Translate into Spanish this sentence from the Python commit notice below: "The tail of an ignored comment could overwrite the text before it."

▸ **Passage to read**
__________________________________________________

[Python-checkins] bpo-37399: Correctly attach tail text to the last element/comment/pi (GH-14856)

Stefan Behnel webhook-mailer at python.org
Wed Jul 24 14:08:08 EDT 2019


https://github.com/python/cpython/commit/c6cb4cdd21c0c3a09b0617dbfaa7053d3bfa6def
commit: c6cb4cdd21c0c3a09b0617dbfaa7053d3bfa6def
branch: master
author: Stefan Behnel <stefan_ml at behnel.de>
committer: GitHub <noreply at github.com>
date: 2019-07-24T20:08:02+02:00
summary:

bpo-37399: Correctly attach tail text to the last element/comment/pi (GH-14856)

* bpo-37399: Correctly attach tail text to the last element/comment/pi, even when comments or pis are discarded.
Also fixes the insertion of PIs when "insert_pis=True" is configured for a TreeBuilder.

files:
M Lib/test/test_xml_etree.py
M Modules/_elementtree.c

diff --git a/Lib/test/test_xml_etree.py b/Lib/test/test_xml_etree.py
index 61737493a904..b2492cda848f 100644
--- a/Lib/test/test_xml_etree.py
+++ b/Lib/test/test_xml_etree.py
@@ -2954,6 +2954,66 @@ def test_treebuilder_pi(self):
         self.assertEqual(b.pi('target'), (len('target'), None))
         self.assertEqual(b.pi('pitarget', ' text '), (len('pitarget'), ' text '))
 
+    def test_late_tail(self):
+        # Issue #37399: The tail of an ignored comment could overwrite the text before it.
+        class TreeBuilderSubclass(ET.TreeBuilder):
+            pass
+
+        xml = "<a>text<!-- comment -->tail</a>"
+        a = ET.fromstring(xml)
+        self.assertEqual(a.text, "texttail")
+
+        parser = ET.XMLParser(target=TreeBuilderSubclass())
+        parser.feed(xml)
+        a = parser.close()
+        self.assertEqual(a.text, "texttail")
+
+        xml = "<a>text<?pi data?>tail</a>"
+        a = ET.fromstring(xml)
+        self.assertEqual(a.text, "texttail")
+
+        xml = "<a>text<?pi data?>tail</a>"
+        parser = ET.XMLParser(target=TreeBuilderSubclass())
+        parser.feed(xml)
+        a = parser.close()
+        self.assertEqual(a.text, "texttail")
+
+    def test_late_tail_mix_pi_comments(self):
+        # Issue #37399: The tail of an ignored comment could overwrite the text before it.

__________________________________________________

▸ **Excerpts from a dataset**
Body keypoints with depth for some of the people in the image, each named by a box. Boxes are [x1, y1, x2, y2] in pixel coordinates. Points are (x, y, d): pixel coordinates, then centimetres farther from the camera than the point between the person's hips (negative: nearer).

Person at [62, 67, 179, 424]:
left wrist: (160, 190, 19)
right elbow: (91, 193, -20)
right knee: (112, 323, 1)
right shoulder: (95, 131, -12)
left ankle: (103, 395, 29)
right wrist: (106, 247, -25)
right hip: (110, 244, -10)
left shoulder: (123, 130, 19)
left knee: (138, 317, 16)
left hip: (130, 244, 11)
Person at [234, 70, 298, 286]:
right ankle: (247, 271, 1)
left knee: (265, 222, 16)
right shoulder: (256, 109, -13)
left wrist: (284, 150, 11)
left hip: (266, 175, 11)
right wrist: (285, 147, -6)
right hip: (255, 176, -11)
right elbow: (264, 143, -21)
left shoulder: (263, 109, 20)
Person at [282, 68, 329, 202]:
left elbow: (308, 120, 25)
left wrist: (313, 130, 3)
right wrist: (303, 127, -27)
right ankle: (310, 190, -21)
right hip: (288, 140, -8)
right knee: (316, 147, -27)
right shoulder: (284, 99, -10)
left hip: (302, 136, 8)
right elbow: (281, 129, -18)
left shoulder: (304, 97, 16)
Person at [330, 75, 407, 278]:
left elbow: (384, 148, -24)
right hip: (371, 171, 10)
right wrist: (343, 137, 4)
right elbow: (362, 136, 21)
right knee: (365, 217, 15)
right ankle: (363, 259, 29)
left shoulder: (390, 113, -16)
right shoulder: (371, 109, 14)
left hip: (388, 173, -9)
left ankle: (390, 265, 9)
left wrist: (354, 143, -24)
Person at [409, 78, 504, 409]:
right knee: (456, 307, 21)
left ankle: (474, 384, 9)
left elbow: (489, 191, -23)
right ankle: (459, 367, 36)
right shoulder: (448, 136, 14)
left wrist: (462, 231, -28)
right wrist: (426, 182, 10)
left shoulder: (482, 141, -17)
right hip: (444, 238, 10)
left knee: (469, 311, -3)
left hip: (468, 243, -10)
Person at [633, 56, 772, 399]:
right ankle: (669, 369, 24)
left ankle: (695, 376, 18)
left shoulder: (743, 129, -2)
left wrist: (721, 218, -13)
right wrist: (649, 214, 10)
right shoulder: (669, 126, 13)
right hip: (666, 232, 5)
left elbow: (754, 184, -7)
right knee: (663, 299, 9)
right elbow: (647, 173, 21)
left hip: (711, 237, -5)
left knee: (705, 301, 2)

__________________________________________________

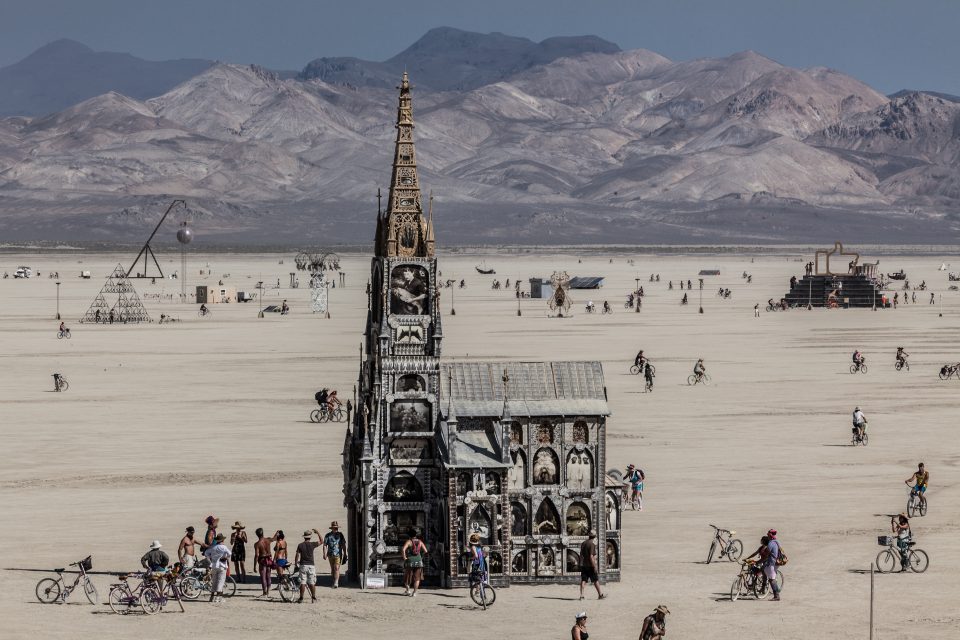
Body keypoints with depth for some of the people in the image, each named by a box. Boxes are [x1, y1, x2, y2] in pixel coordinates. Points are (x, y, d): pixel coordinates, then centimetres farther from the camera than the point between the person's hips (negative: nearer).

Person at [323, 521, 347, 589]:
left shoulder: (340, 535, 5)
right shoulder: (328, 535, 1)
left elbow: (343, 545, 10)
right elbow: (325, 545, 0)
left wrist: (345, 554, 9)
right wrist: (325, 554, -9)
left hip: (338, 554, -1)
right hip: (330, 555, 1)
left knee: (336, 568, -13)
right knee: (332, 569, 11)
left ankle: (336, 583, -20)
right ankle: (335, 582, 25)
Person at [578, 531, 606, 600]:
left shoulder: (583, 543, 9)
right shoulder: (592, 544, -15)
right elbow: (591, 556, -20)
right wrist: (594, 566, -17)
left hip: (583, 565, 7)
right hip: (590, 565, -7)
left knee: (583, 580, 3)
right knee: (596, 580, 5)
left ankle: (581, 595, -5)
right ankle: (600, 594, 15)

__________________________________________________

▸ **Response**
La cola de un comentario ignorado podía sobrescribir el texto anterior a ella.